Toute cette frénésie entourant le développement de la filière des batteries prend les traits d’une bulle spéculative créée par le sabotage de l’industrie automobile occidentale dans le cadre de la transition énergétique. Ce qu’on nous présente comme une fatalité est en fait le résultat de politiques réglementaires contraignantes qui font mal à notre économie et notre sécurité énergétique. En l’absence d’une industrie établie en matière de transport électrique, ces politiques forcent la construction en accéléré de tout un parc industriel et une compétition féroce entre les pays occidentaux pour attirer des investisseurs ; d’où l’explosion des subventions. »

En mars 2024, j’analysais que la révision à la baisse des objectifs de transition aux États-Unis était une très mauvaise nouvelle pour nos investissements dans la filière des batteries :

« Le fait que notre principal partenaire économique et marché potentiel de 300 millions de consommateurs décide de retarder ses objectifs de passage aux voitures électrique signifie que ces investissements faramineux s’avéreront plus risqués que ce qui était initialement prévu. Sans parler du fait que cette reconnaissance de la part des États-Unis du côté irréaliste et imprudent d’une transition trop rapide pourrait encourager d’autre pays à suivre le pas. »

Un naufrage complètement prévisible

Sans surprise, dans les derniers mois, les incertitudes potentielles que j’avais soulevé à maintes reprises durant l’année semblent avoir explosé au visage de tout le monde. Peu à peu, les faillites et difficultés financières se sont accumulés dans de nombreux projets dans l’électrique, comme Lion électrique, Taïga motors, etc. mais aussi chez des multinationales plus établies comme Tesla, Ford, Northvolt, etc.

Dès avril, on apprenait que Northvolt connaissait des difficultés et devait « réévaluer sa stratégie ». Le gouvernement et l’entreprise, en mode « damage control », multipliaient les euphémismes pour dissimuler l’inquiétude :

« En avril dernier, le gouvernement expliquait vaguement que la suspension des travaux étaient dus à l’analyse d’une « meilleure option technologique ». Dans les faits, l’entreprise explique désormais que ce sont « les fluctuations de la demande de véhicules électriques » et « les préférences en matière de batteries » qui obligent une « reconception » du projet afin de s’assurer de « sa viabilité et de sa rentabilité sur le long terme » au Québec.
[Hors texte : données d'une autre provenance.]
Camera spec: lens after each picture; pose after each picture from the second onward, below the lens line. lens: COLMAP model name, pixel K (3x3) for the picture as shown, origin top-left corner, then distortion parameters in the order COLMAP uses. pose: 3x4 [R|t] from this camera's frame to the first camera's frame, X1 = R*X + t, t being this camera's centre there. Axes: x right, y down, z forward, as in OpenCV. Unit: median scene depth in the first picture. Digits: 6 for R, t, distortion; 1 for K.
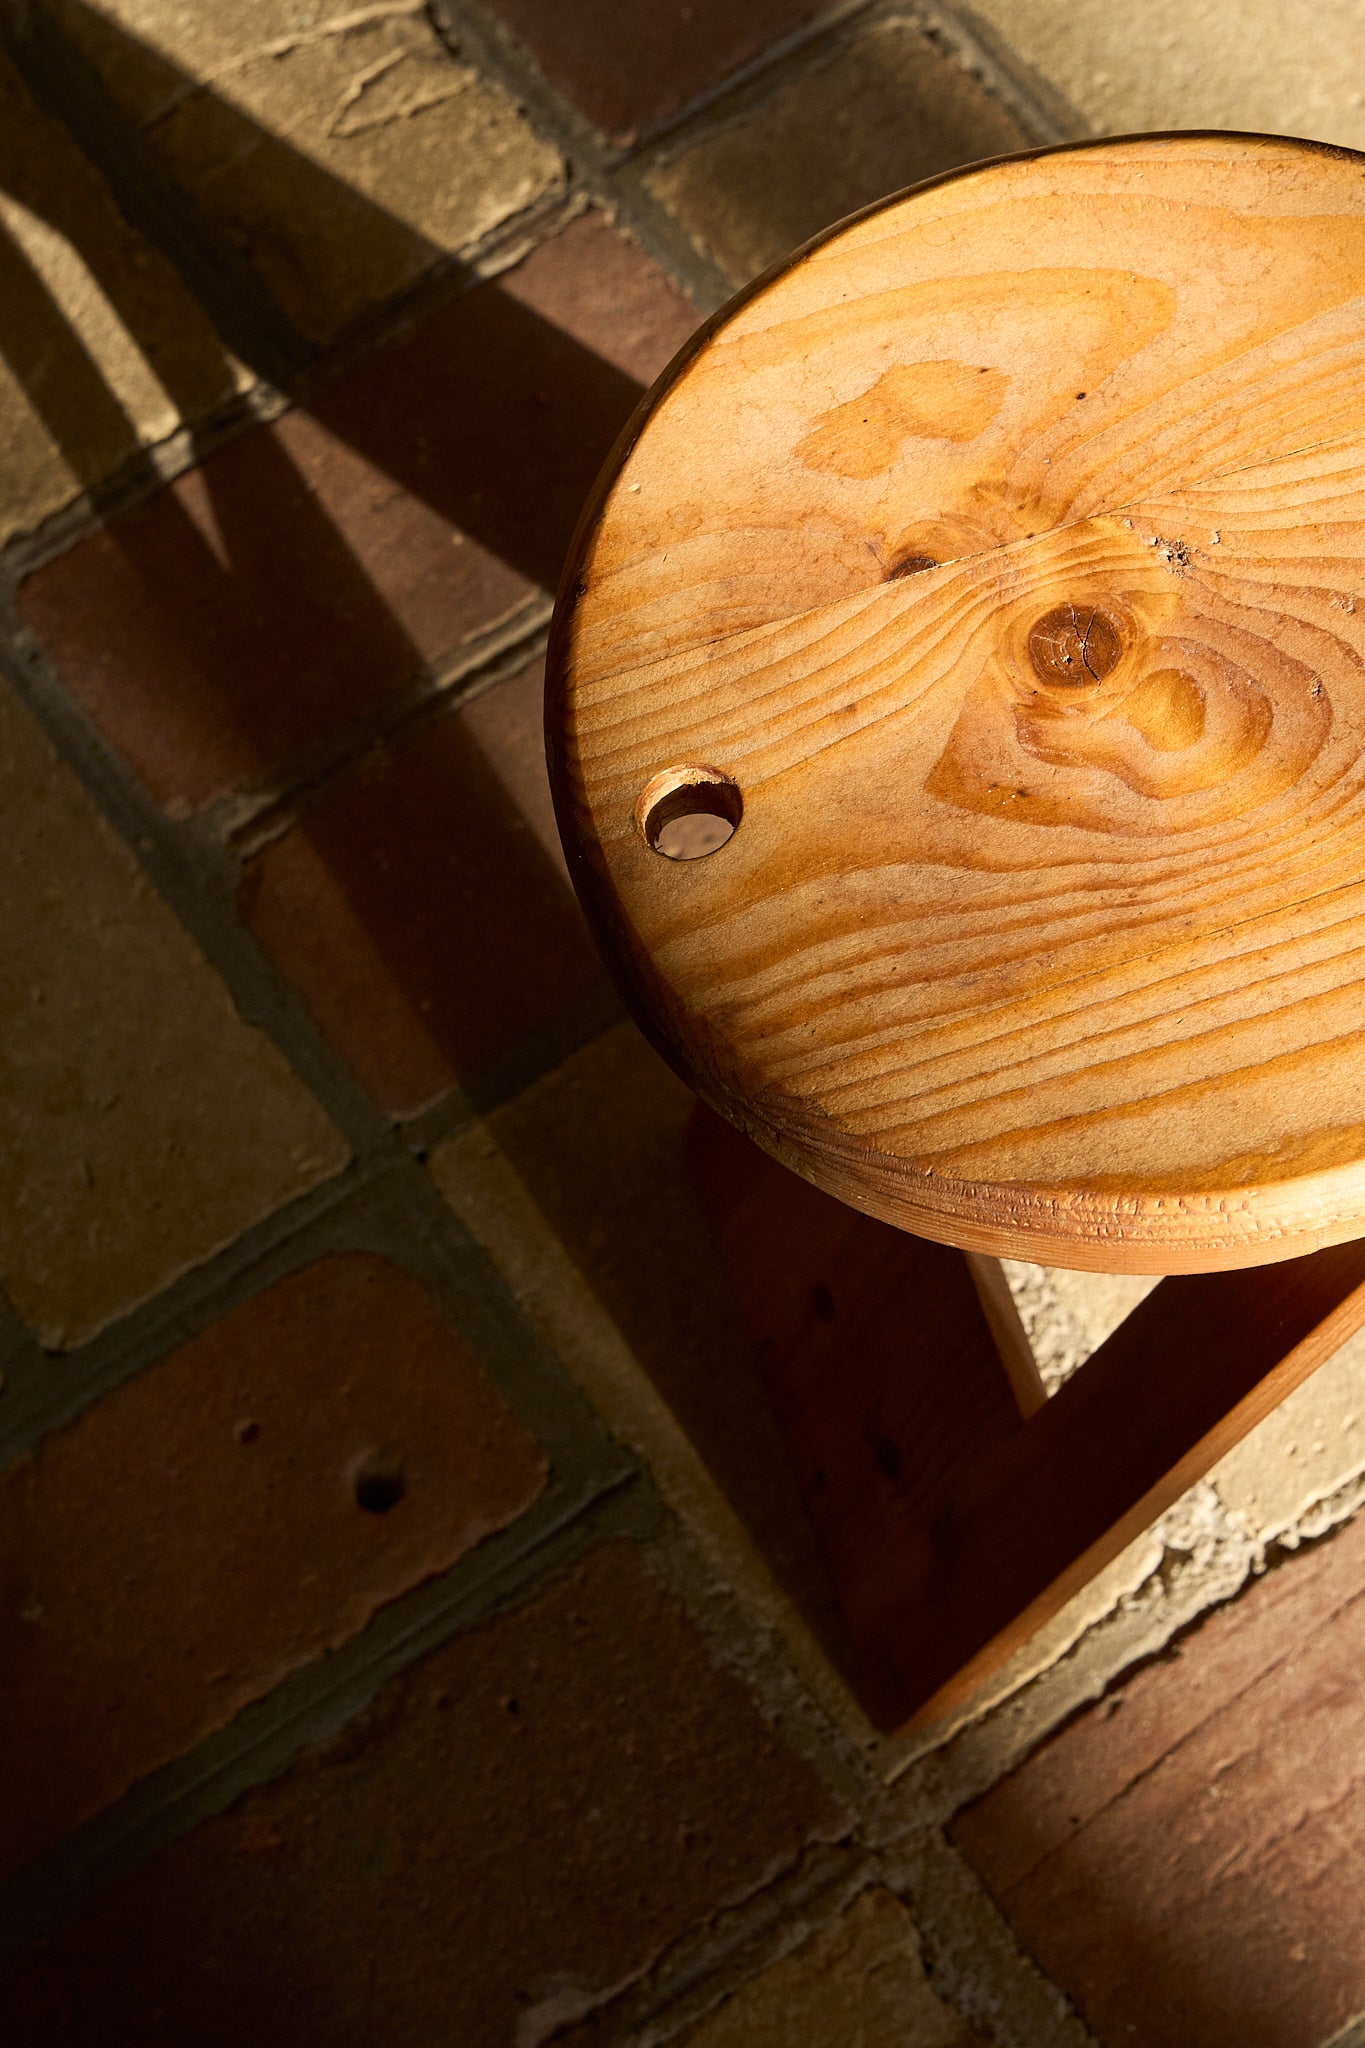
lens RADIAL K [[4083.3, 0, 682.5], [0, 4083.3, 1024.0], [0, 0, 1]] dist [-0.052564, -0.366534]
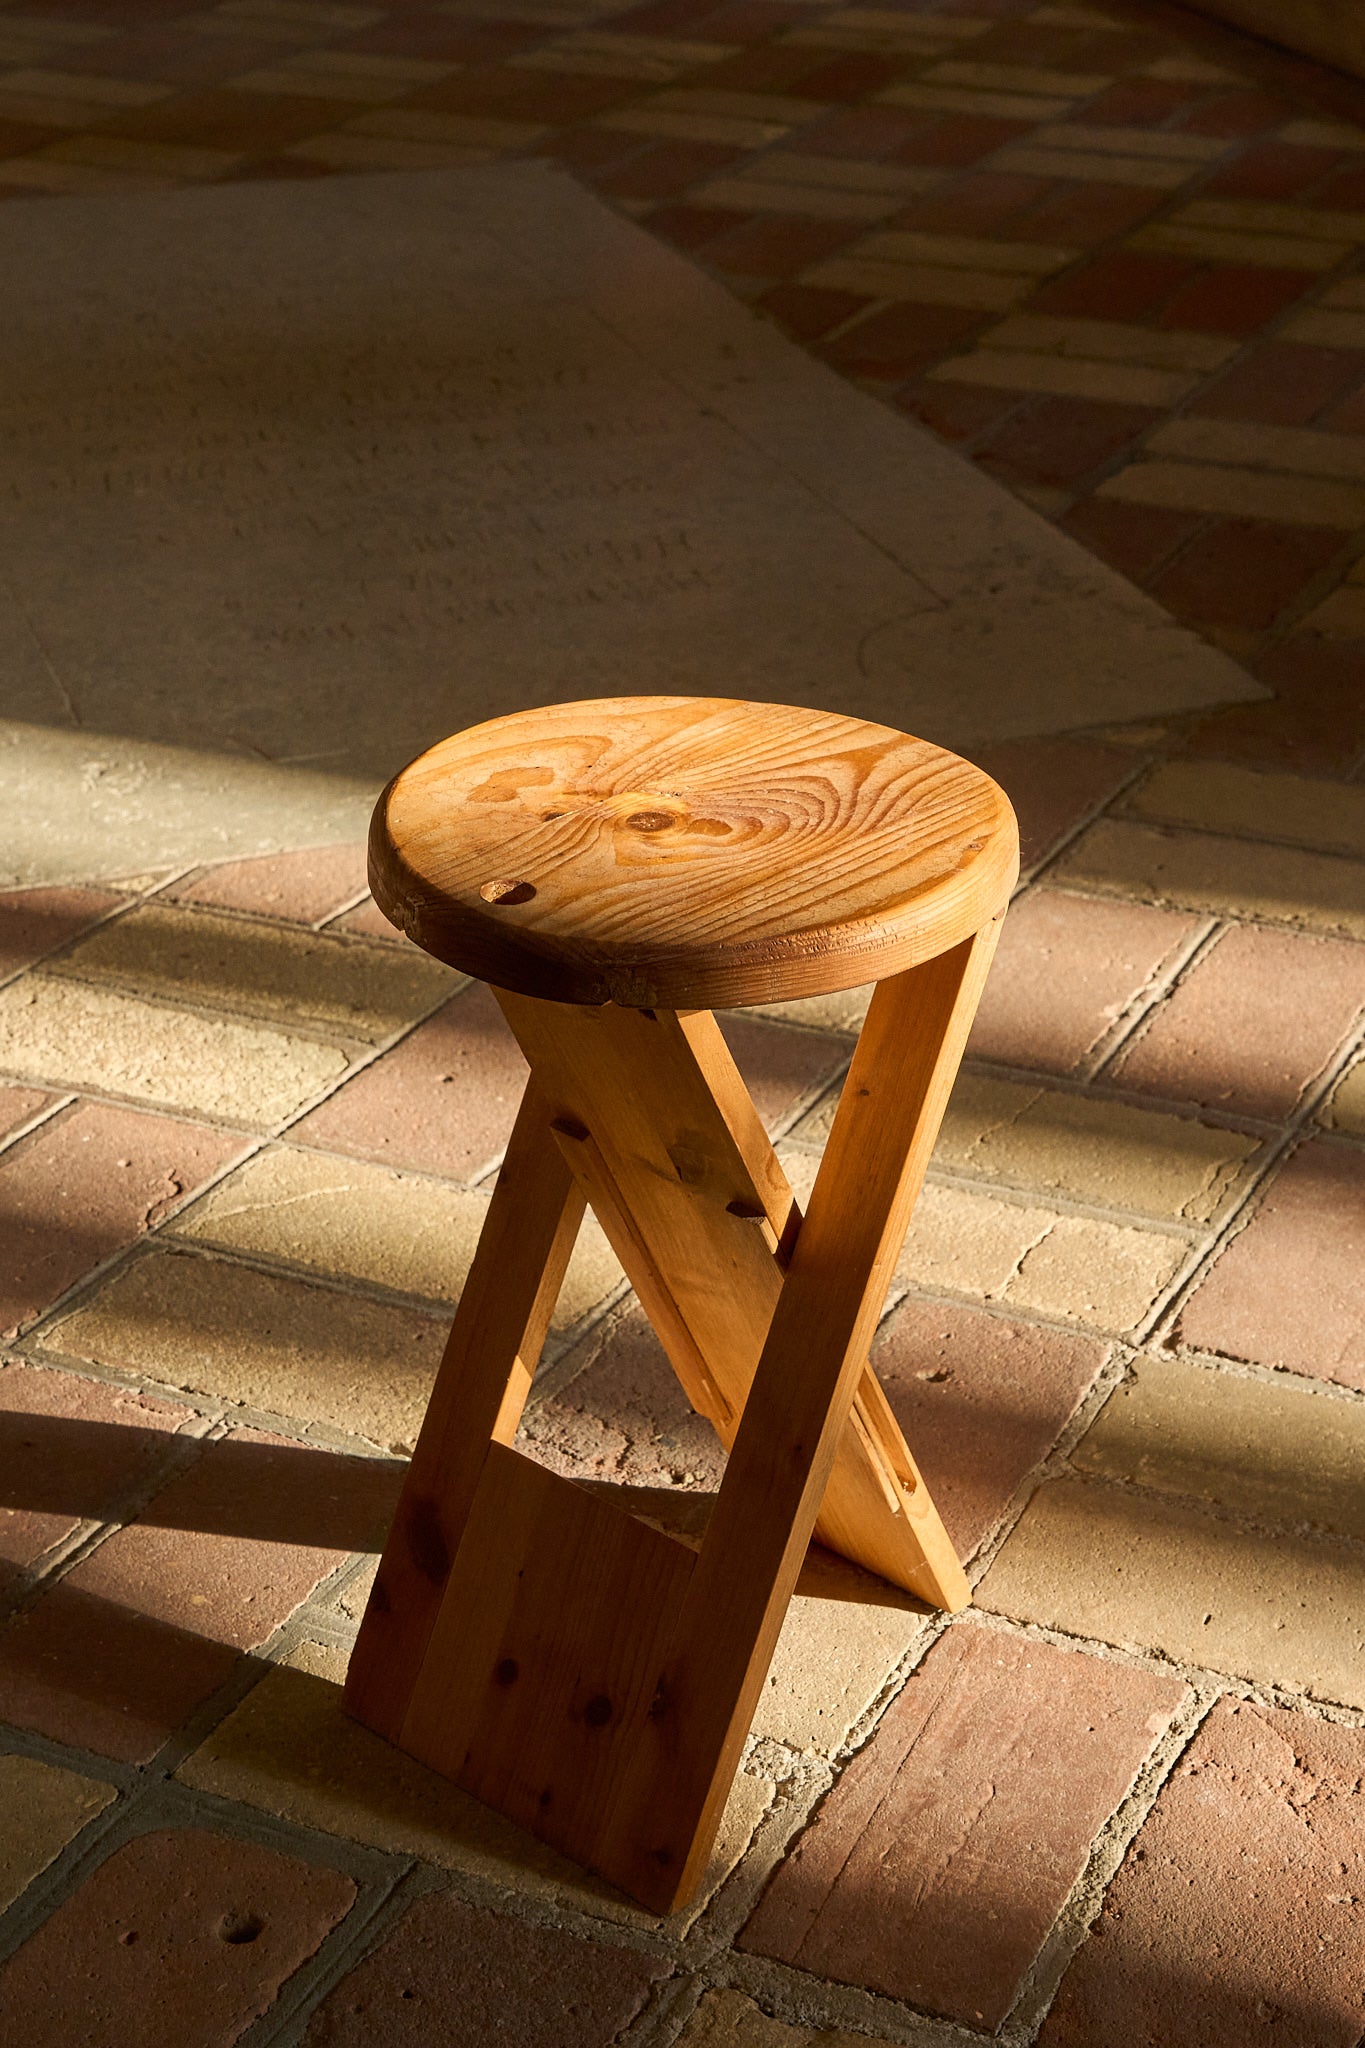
lens RADIAL K [[4083.3, 0, 682.5], [0, 4083.3, 1024.0], [0, 0, 1]] dist [-0.052564, -0.366534]
pose [[0.860325, -0.089439, 0.501838, -0.620159], [0.424058, 0.671893, -0.607235, 0.821524], [-0.282871, 0.735228, 0.615974, -0.086456]]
En d’autres mots, les acheteurs de voitures électriques ne sont pas au rendez-vous, ce qui pousse l’industrie à la prudence. »

Le mois suivant, c’était au tour de l’usine Ford/Eco-Pro à Bécancour d’être mis en pause pour les mêmes raisons, ce qui me faisait conclure que :

« les startups dans les transports électriques semblent avoir beaucoup de difficulté à survivre et être rentables et sont des puits sans fond pour l’argent des contribuables. De leur côté, les géants de l’industrie automobile sont de plus en plus frileux dans leurs projets de développement. Tout ça alors que le cadre réglementaire et les incitatifs gouvernementaux poussent avec acharnement dans le sens de cette industrie. Clairement, le problème est beaucoup plus grave qu’on veut l’admettre. En notre société de bien-pensance et de pensée unique, personne n’ose admettre que la technologie n’est tout simplement pas prête, mais les signes du marché, eux, sont tout à fait clairs.

Et finalement, nous avons eu droit au départ précipité de Pierre Fitzgibbon et une succession de nouvelles toujours plus inquiétantes les unes que les autres pour l’entreprise suédoise Northvolt, dans laquelle nous avons déjà investis 710 millions. Et maintenant – seulement maintenant – l’idée que ces investissements sont probablement très risqués semble s’être généralisée… Plus de Fitzgibbon pour nous traiter de romanciers militants, plus de bien-pensants pour nous traiter de complotistes climato-sceptiques ; que des réalisations trop tardives du bordel dans lequel le gouvernement caquiste et libéral nous ont enlisés.